Yesterday morning, my last day at the Lake Arrowhead Microbial Genomics Conference, I saw a tweet from Holly Bik (@Dr_Bik) about a talk she was attending at a Phenomics conference about the sociology of Amazon’s Mechanical Turk Web Service. What is Mechanical Turk, you may ask? Well, what’s really funny is that just minutes before I had answered that question for Ben Tully (@phantomBugs) in describing how I used it to help with my dissertation research.
Mechanical Turk allows you to crowd source little tasks that are easy for humans, but not computers. For example, if you need to write a short caption for 1000 photos at about 1 minute per photo, that would take you about 2 full days of work. Or, you can upload those photos to Mechanical Turk, along with some instructions about how to write each caption. Each photo becomes a little job, sent out to all the workers on Mechanical Turk. You offer to pay $.03 per job, and then you sit back with a glass of wine and watch the World Series of Poker. Some hours later, all of your work is done, and you did none of it. Sure, you are out $30, but hopefully your time is worth more than $15/day.

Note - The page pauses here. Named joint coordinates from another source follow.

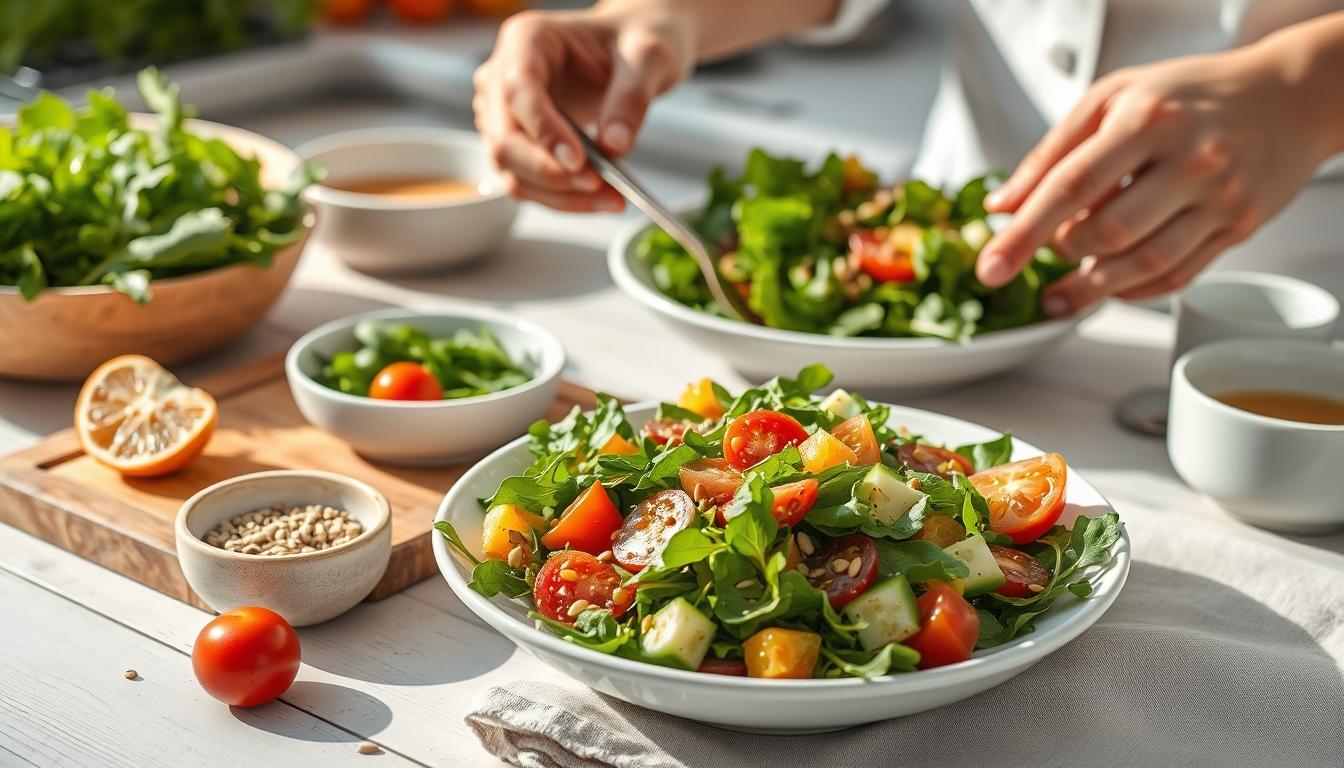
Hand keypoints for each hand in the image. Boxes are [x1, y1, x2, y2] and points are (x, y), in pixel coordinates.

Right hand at [473, 6, 694, 211]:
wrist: (628, 55)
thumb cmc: (631, 43)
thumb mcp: (648, 56)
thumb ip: (632, 96)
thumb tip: (615, 145)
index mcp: (526, 39)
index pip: (518, 91)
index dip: (544, 130)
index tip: (578, 160)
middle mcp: (502, 77)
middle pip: (505, 139)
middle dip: (550, 172)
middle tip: (599, 186)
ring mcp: (502, 114)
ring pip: (511, 170)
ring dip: (559, 194)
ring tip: (610, 199)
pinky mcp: (515, 145)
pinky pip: (527, 183)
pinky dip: (561, 199)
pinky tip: (599, 199)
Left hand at [976, 45, 1330, 314]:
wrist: (1287, 96)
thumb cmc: (1187, 95)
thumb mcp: (1112, 98)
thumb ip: (1051, 153)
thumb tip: (1001, 207)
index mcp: (1147, 119)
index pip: (1071, 185)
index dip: (1024, 232)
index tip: (992, 268)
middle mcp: (1190, 159)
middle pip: (1107, 231)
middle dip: (1064, 250)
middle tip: (1051, 248)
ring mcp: (1220, 196)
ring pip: (1143, 263)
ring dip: (1091, 287)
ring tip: (1063, 293)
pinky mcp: (1240, 226)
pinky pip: (1176, 276)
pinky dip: (1132, 290)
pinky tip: (1110, 284)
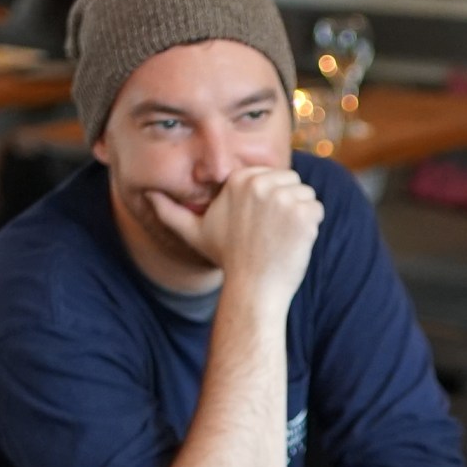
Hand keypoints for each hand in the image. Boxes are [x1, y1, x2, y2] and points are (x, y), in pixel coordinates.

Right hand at [152, 165, 322, 305]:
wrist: (252, 289)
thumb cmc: (227, 260)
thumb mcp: (194, 233)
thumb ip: (171, 211)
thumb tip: (149, 195)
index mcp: (240, 179)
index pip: (272, 177)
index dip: (270, 202)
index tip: (258, 226)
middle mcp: (261, 183)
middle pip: (292, 183)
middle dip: (286, 206)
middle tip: (270, 234)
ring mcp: (283, 197)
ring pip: (306, 196)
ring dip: (300, 217)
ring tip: (280, 239)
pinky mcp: (303, 213)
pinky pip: (317, 210)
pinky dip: (311, 228)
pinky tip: (293, 243)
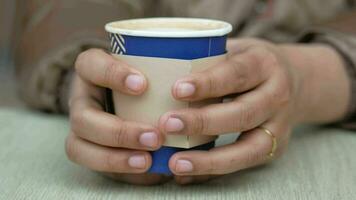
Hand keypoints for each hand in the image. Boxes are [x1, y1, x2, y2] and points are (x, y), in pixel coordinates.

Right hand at [65, 49, 169, 184]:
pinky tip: (146, 169)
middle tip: (155, 137)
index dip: (111, 74)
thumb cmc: (146, 82)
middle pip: (82, 116)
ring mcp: (81, 127)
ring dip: (114, 158)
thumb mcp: (153, 72)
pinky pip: (92, 165)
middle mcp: (82, 99)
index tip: (143, 85)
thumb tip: (200, 92)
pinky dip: (118, 168)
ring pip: (78, 146)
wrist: (126, 100)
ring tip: (147, 161)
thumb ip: (168, 77)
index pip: (91, 64)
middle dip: (118, 132)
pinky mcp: (86, 149)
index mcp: (93, 71)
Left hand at [158, 39, 349, 183]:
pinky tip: (187, 173)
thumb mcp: (236, 50)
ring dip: (209, 159)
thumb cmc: (250, 64)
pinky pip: (244, 163)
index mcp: (264, 64)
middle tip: (167, 124)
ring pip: (248, 148)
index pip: (236, 73)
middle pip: (243, 113)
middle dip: (203, 122)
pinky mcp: (274, 147)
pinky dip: (214, 170)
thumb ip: (208, 58)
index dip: (208, 83)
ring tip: (175, 163)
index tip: (177, 89)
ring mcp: (279, 125)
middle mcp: (277, 95)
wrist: (295, 80)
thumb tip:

You are provided with the worker ID for each job. You can spot-check each worker’s work and if you do not like it, you can reject all of their work, do not pay them, and then those photos go back into the work queue
So, how did I use this for my dissertation research? I wanted to look at environmental correlates of horizontal gene transfer (HGT). HGT is the exchange of DNA between different species, and it is fairly common among microbes. One potentially important mechanism of DNA transfer is the uptake by a cell of DNA that is floating about freely in the environment (transformation). If the environment is inhospitable to the DNA molecule, then the probability of transfer by transformation should be quite low. For example, and in particular, I wanted to ask whether organisms that live in very low pH environments experience a lower incidence of HGT.
I can predict the incidence of HGT for an organism directly from the genome sequence, so all I need is to find out at what pH that organism grows. That should be straightforward because every time a genome is submitted to a public database, the submitter will include all of the associated environmental data (or metadata) that is available, and since that submitter grew the organism in culture in the laboratory, he or she must know at which pH it best grows. Right?
Now, because I am who I am, I want to do this analysis in a phylogenetic context, using some Phylogenetic Comparative Method (I should talk about this more in another post.) In particular, I opted to use Felsenstein’s Independent Contrast method as implemented in Phylocom. I built a reference phylogeny for ~800 bacteria and archaea which have genome sequences available (this part is currently in revision) and then I “looked up” the optimum growth pH for each of them. This look up process should be straightforward, too, because the data are submitted to a searchable database, like at NCBI or the JGI’s IMG. Right?
Well, nothing that should be straightforward ever is in my academic life. I was able to get the pH data from the IMG by grabbing all of the webages with the metadata on them and parsing them with a little perl script. But when I did that, I only got pH data for ~100 of the ~800 organisms in my reference phylogeny. For any given organism, if I spent a couple of minutes poking around in the literature, I could easily find the optimum growth pH, so it’s not like it’s not out there. But, I couldn’t automate the “poking around” process, and after spending two full days of work, I had only retrieved pH data for about 200 additional organisms. Because I was down to the wire in terms of a dissertation submission deadline, and because I consider my time fairly valuable, I just couldn’t bring myself to keep at it.
I was complaining vociferously about those ~600 people who couldn’t be bothered to spend their couple of minutes to include pH data with their genome submissions. Russell Neches (@ryneches), who seemed to really get a kick out of my uncharacteristic vociferousness, suggested that Mechanical Turk might work for me.
I created a job (called a HIT): “Given the name of an organism, report it’s optimum growth pH”
My job looked like this:
In retrospect, maybe I could have come up with some better instructions, but I think for most things, these should work. I paid $.08 per job, so I spent $40. I rejected a lot of work because I got answers like: 37.5 or comments like “I couldn’t find it.” There was one worker who commented, “This was a cool HIT.” And that worker did a lot of jobs and seemed to do good work. I focused my spot-checking on values at the extremes, since most things live at a neutral pH.
But, here’s what I found: If you follow the first approach that I suggest and google the organism name+optimum+pH+growth, sometimes, you would see something that looked right in the google search results, but was actually referring to enzyme activity rather than growth conditions.
I can tell that this is not the information I’m looking for, but I don’t really expect a Mechanical Turk worker to be so discerning, especially not for $.08. There were a few other common errors that I think it would have been difficult to avoid, even with more clear instructions. I could have submitted some of the jobs in duplicate so that I could check the workers against each other, but I suspect that this type of mistake would be made by anyone without a fair degree of specialized knowledge on the subject (who is not likely to be doing this sort of work.)
So, in the end, I ended up spending a lot of time double-checking the results. I don’t know if I saved any time by doing it this way, but it was FUN! I will definitely keep it in the back of my mind, and hope to be able to use it again someday!